#### Task item:
Write out every entry precisely as given, leaving the pictures out.

[Page-level text extractions]
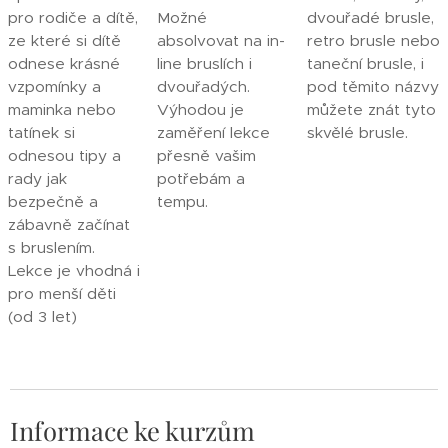
pro rodiče a dítě,
Možné
dvouřadé brusle,
ze které si dítě
absolvovat na in-
retro brusle nebo
odnese krásné
line bruslích i
taneční brusle, i
vzpomínky a
dvouřadých.
pod těmito názvy
maminka nebo
Výhodou je
můžete znát tyto
tatínek si
zaměření lekce
skvělé brusle.
odnesou tipy a
přesně vašim
rady jak
potřebám a
bezpečně a
tempu.
zábavně začínat
s bruslením.
Lekce je vhodná i
pro menší děti
(od 3 let)
Informace ke kurzům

#### Written response:
pro rodiče a dítě,
Možné
dvouřadé brusle,
ze které si dítě
absolvovat na in-
retro brusle nebo
odnese krásné
line bruslích i
taneční brusle, i
vzpomínky a
dvouřadých.
pod těmito názvy
maminka nebo
Výhodou je
můžete znát tyto
tatínek si
zaměření lekce
skvělé brusle.
odnesou tipy a
přesně vašim
rady jak
potřebám a
bezpečně a
tempu.
zábavně začínat
s bruslením.
Lekce je vhodná i
pro menší děti
(od 3 let)
Informace ke kurzům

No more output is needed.